Da war nämlich der Freitagabend. Man musste das Geschehen den jüngeren Fans erklären: Verlieren ist, wenn der Gegner mehr Tore schießt. 2:3 daheim gegen den SC Paderborn, gegen das wahrscheinlich noch größere Überraschungsteam der Zweiten Liga. Alle Serien, siehe oben, waren gerissen. Und die Arena war nicht mal halb voll. Sicher, 25.000 sind auch eine Menge, und dennoch fasst die Fortuna-Führung jeden freien Platz als Beleidigung auf.
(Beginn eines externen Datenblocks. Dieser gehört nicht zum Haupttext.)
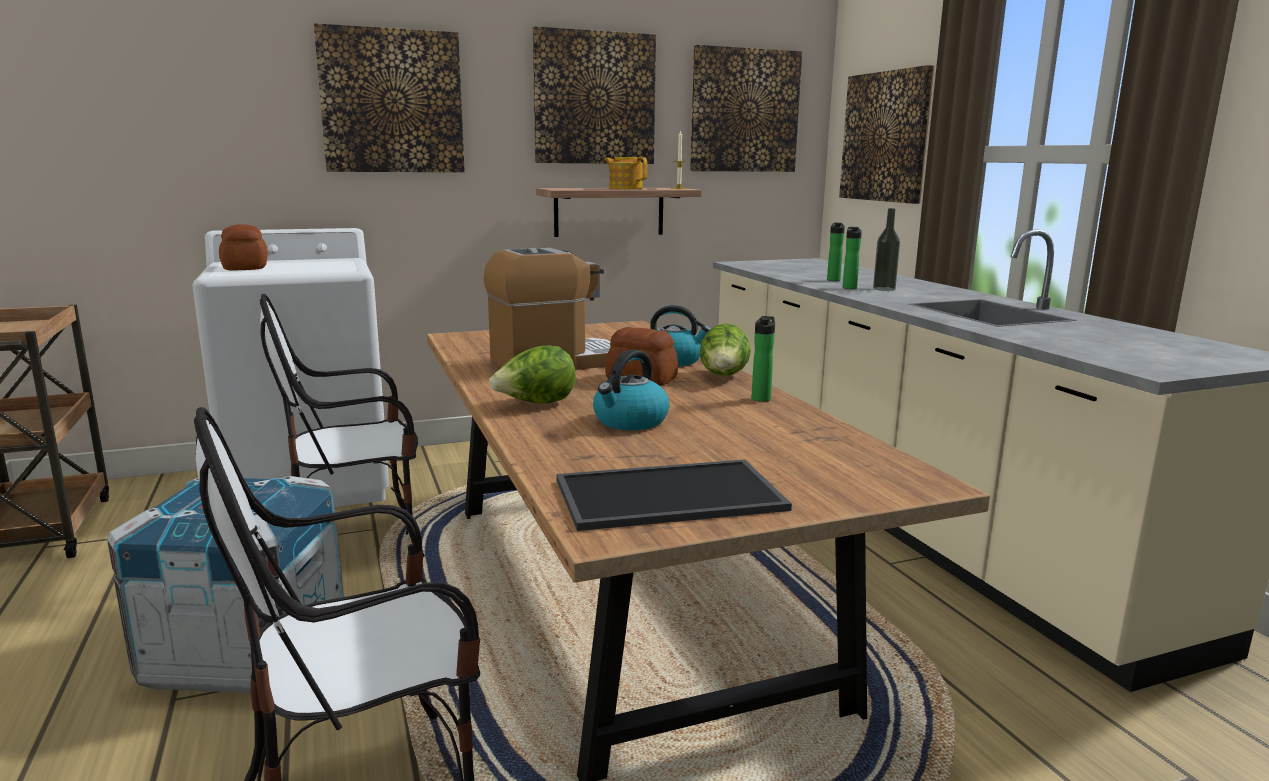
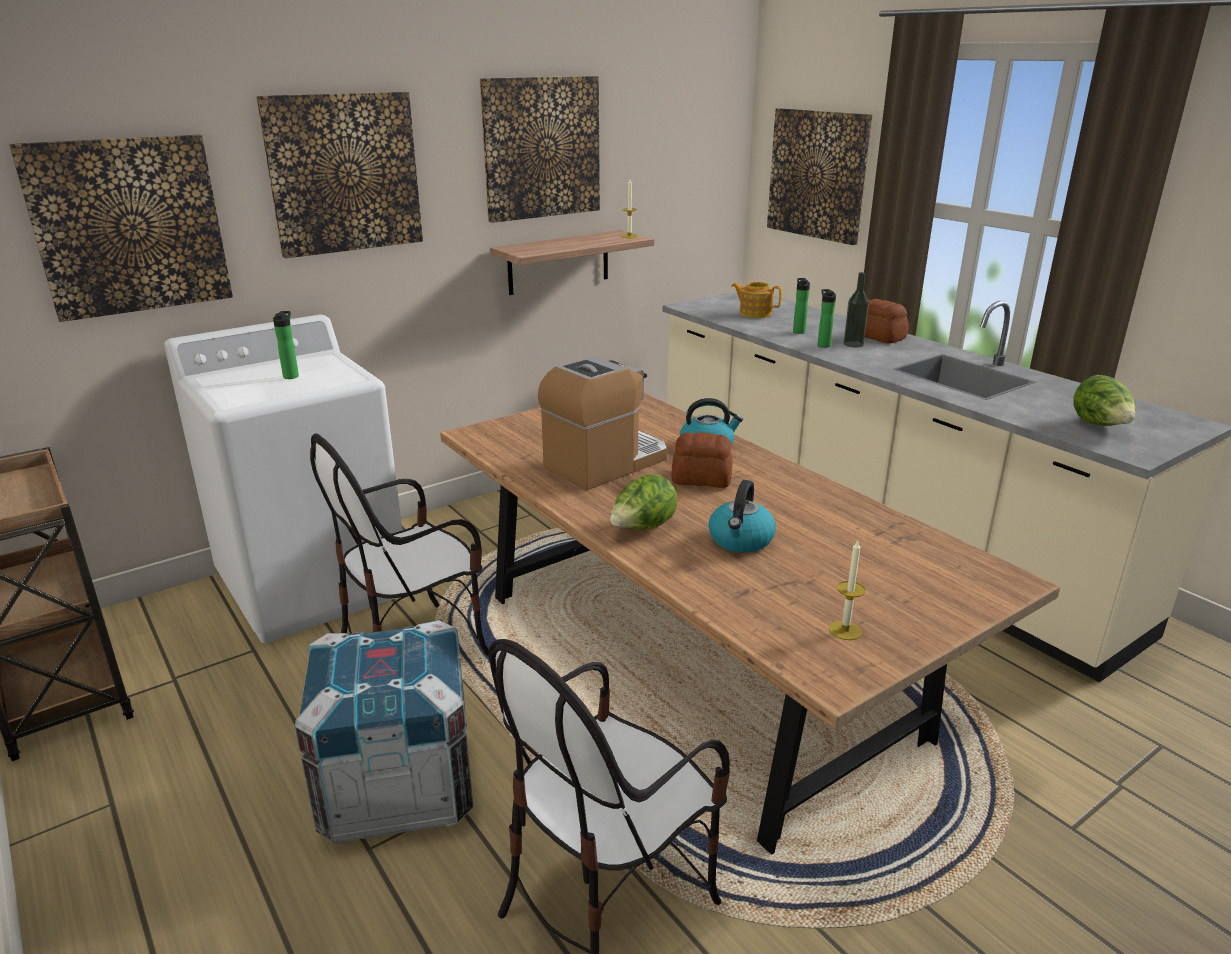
camera: 15 degrees left, 10 degrees up
bread [219,225,267,271] -> bread moved to [865,299,909,344]
tray [556,459,792,531] -> candle [829,540,865,640]
teapot [604,157,647,189] -> teapot moved to [732,282,782,318]
picture [690,45,802,172] -> picture moved to [9,135,233,322]
lettuce [700,324,751,376] -> lettuce moved to [1073,375,1136,426]
bottle [752,316,775,402] -> bottle moved to [273,311,299,379]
Seit Wochen, moserte die Clubführung, hätten alle nur das Pokalmatch im Sinn gehabt. Das war quasi mit Freischaltung der Hotlines ausverkauft. Und schon begann der nächste Ärger. Auf dem Schwarzmarkt wurden 14-Euro-Stehplätze für fast 100 Euro gehandelt. Angeblich hatten sogar Vereinsmitglieder mitgedealt. Das gilt als Foul an sich selbst. Empört kündigte der Verein einen Gang vor den Ehrenrat an, zum Ausschlussverfahren. "Wir können die Namen nachverfolgen", hieß es.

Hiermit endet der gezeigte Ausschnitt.